Mastering ABM for Competitive Advantage
Focusing on high-value accounts, businesses can elevate their marketing strategies to foster stronger, more meaningful connections, and maximize ROI.
Where does ABM come from?
ABM or my preferred label, ABX (X for Experience or Everything), has been around for about a decade and seen strong adoption over the last 5 years. Most companies that have deployed ABM practices have enjoyed solid results and would generally become strong proponents; It aligns marketing efforts much more closely with sales efforts, looks at the process from a buyer perspective rather than the seller, understands that buying decisions are a shared responsibility within an organization. ABM also gets marketing focus away from generating individual leads (eg MQL’s) which have had a chequered reputation within sales organisations and rather think of accounts as a whole. It is also somewhat easier to think of a demand funnel for accounts over a lead funnel to understand the health of your pipeline. It is a much more targeted process and therefore a much more cost effective way to engage prospects. It tailors itself to personalization so that your messages can be much more effective.
All of this has resulted in much higher conversion rates for opportunities and a higher quality/more reliable sales funnel.
One key aspect of ABM is to specifically target accounts that are already out actively looking for problems that your company’s offer can solve through the use of Intent Signals. Intent Signals can be sourced from your company's website, 3rd party sites, review sites, social media pages, etc. By aggregating all of these signals across the buying group, you can get a good sense of a company that meets your Ideal Customer Profile is actually “in market”. You can use these ‘in market’ account lists to drive your demand gen and sales development efforts.

**Required tasks**
**A)** Recast everything in the records from the line containing "Sie erklären sich" down to the line containing "Daten werden selbstverständlich", both included, as a JSON list of strings with one string per line and blank lines left out.
**B)** Continue the piece on account-based marketing from where it stops.

**Dataset extract**
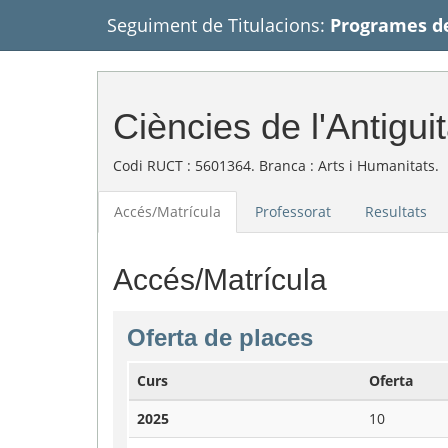
Seguiment de Titulacions:
Programes de
Ciències de l'Antiguit
Codi RUCT : 5601364. Branca : Arts i Humanitats.
Accés/Matrícula
Professorat
Resultats
Accés/Matrícula
Oferta de places
Curs
Oferta
2025
10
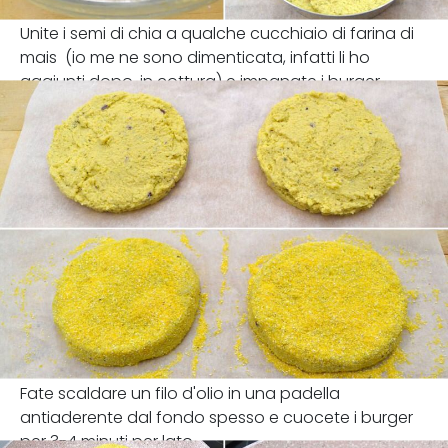
Unite i semi di chia a qualche cucchiaio di farina di
mais (io me ne sono dimenticata, infatti li ho
aggiunti dopo, in cottura) e impanate i burger.
Fate scaldare un filo d'olio in una padella
antiaderente dal fondo spesso e cuocete i burger
per 3-4 minuti per lato.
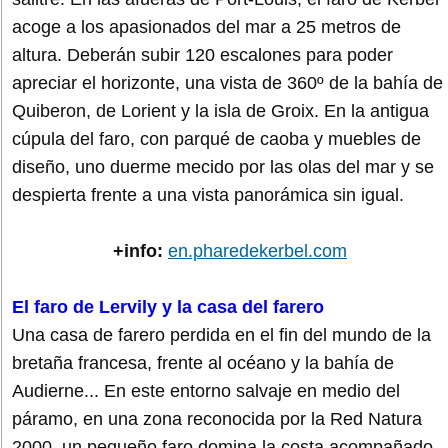
acoge a los apasionados del mar a 25 metros de
altura. Deberán subir 120 escalones para poder
apreciar el horizonte, una vista de 360º de la bahía de
Quiberon, de Lorient y la isla de Groix. En la antigua
cúpula del faro, con parqué de caoba y muebles de
diseño, uno duerme mecido por las olas del mar y se
despierta frente a una vista panorámica sin igual.
+info:
en.pharedekerbel.com
El faro de Lervily y la casa del farero
Una casa de farero perdida en el fin del mundo de la
bretaña francesa, frente al océano y la bahía de
Audierne... En este entorno salvaje en medio del
páramo, en una zona reconocida por la Red Natura
2000, un pequeño faro domina la costa acompañado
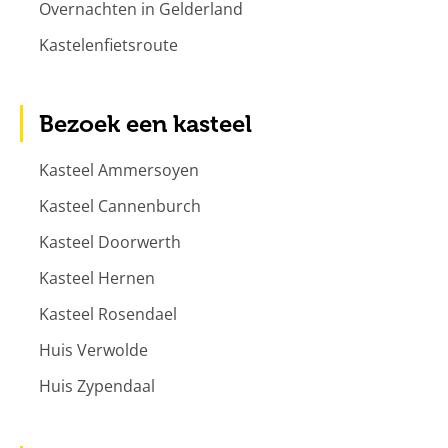
Overnachten in Gelderland
Kastelenfietsroute
Bezoek een kasteel
Kasteel Ammersoyen
Kasteel Cannenburch
Kasteel Doorwerth
Kasteel Hernen
Kasteel Rosendael
Huis Verwolde
Huis Zypendaal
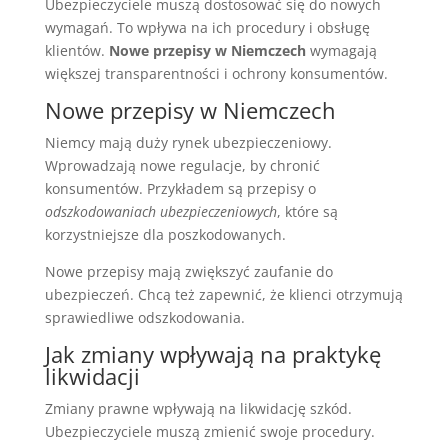
Ubezpieczyciele muszą dostosować się do nowych
wymagań. To wpływa na ich procedury i obsługę
klientów.
Nowe przepisy w Niemczech
wymagają
większej transparentności i ochrony konsumentów.
Nowe przepisy w Niemczech
Niemcy mają duży rynek ubezpieczeniowy.
Wprowadzają nowe regulacje, by chronić
konsumentów. Przykładem są przepisy o
odszkodowaniach ubezpieczeniowych
, które są
korzystniejsze dla poszkodowanych.
Nowe przepisy mają zwiększyć zaufanie do
ubezpieczeń. Chcą też zapewnić, że klienci otrzymują
sprawiedliwe odszkodowania.
Jak zmiany wpływają na praktykę
likwidacji
Zmiany prawne wpływają na likwidację szkód.
Ubezpieczyciele muszą zmienić swoje procedury.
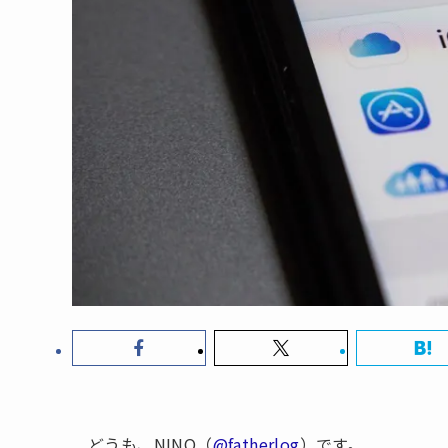
どうも、NINO（
@fatherlog
）です。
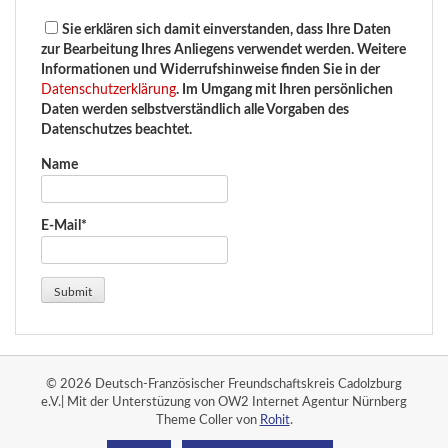
Sie erklären sich damit einverstanden, dass Ihre Daten
zur Bearbeitung Ihres Anliegens verwendet werden. Weitere
Informationen und Widerrufshinweise finden Sie in der
Datenschutzerklärung
. Im Umgang mit Ihren persönlichen
Daten werden selbstverständlich alle Vorgaben des
Datenschutzes beachtet.
Name
E-Mail*
© 2026 Deutsch-Französischer Freundschaftskreis Cadolzburg
e.V.| Mit der Unterstüzung von OW2 Internet Agentur Nürnberg
Theme Coller von
Rohit
.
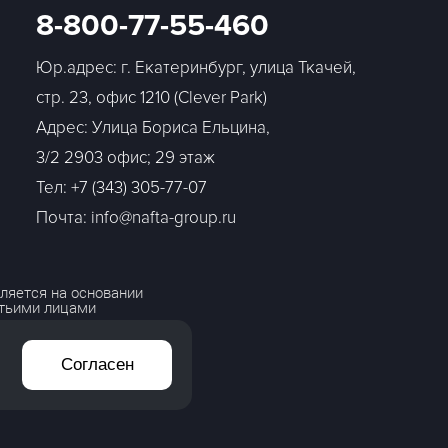
8-800-77-55-460
Юр.адрес: г. Екатеринбург, улица Ткачей,
стр. 23, офис 1210 (Clever Park)
Адрес: Улица Бориса Ельцина,
3/2 2903 офис; 29 этаж
Тел:
+7 (343) 305-77-07
Почта: info@nafta-group.ru
ляется на основании
етьими лицами
Согласен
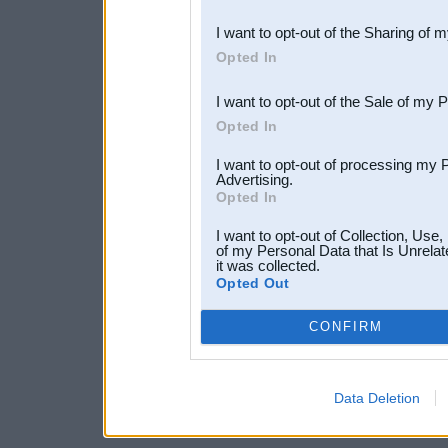
also be disclosed by us to 
I want to opt-out of the Sharing of 
Downstream Participants
th
Opted In
third parties.
I want to opt-out of the Sale of my 
Opted In
I want to opt-out of processing my 
Advertising.
Opted In
I want to opt-out of Collection, Use
of my Personal Data that Is Unrelat
it was collected.
Opted Out
CONFIRM
Data Deletion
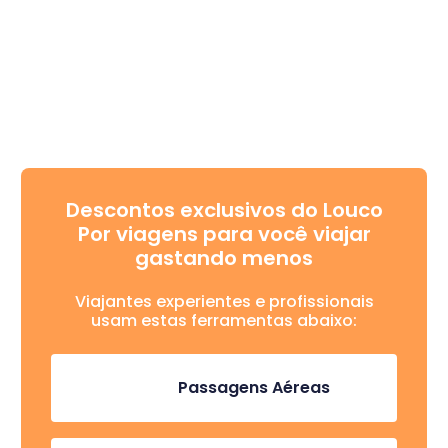
Descontos exclusivos do Louco
Por viagens para você viajar
gastando menos
Viajantes experientes e profissionais
usam estas ferramentas abaixo:
Passagens Aéreas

**Exercise responses**
**A)**
[
  "Sie erklären sich damit einverstanden, dass Ihre Daten",
  "zur Bearbeitung Ihres Anliegens verwendet werden. Weitere",
  "Informationen und Widerrufshinweise finden Sie in der",
  "Datenschutzerklärung",
  ". Im Umgang mit Ihren persönlichen",
  "Daten werden selbstverständlich alle Vorgaben des"
]

**B)**
ABM to reach your Total Addressable Market (TAM List)
As a practitioner, I can confirm that this works. However, one aspect that has become an increasing concern is around having sufficient volume to meet growth demands. At any given point in time, only a percentage of your Total Addressable Market (TAM) will actually be in a buying motion. Most experts would agree that only about 3% to 8% of your TAM is actually in market at any given point of time. That means that about 95% is not! That could mean that the number of accounts that you need to feed your sales department could be undersized and present challenges to the business. And just as importantly, if you weren’t actively involved in engaging with the dormant portion of the market, then by the time they do begun the search for a solution to a problem you could solve, someone has gotten there first and started to build those relationships and trust.
We feel that this is a problem that is going to become more critical going forward, especially as many of history's more aggressive broad based awareness campaigns are going to present challenges going forward; challenges in attribution, cost and message saturation.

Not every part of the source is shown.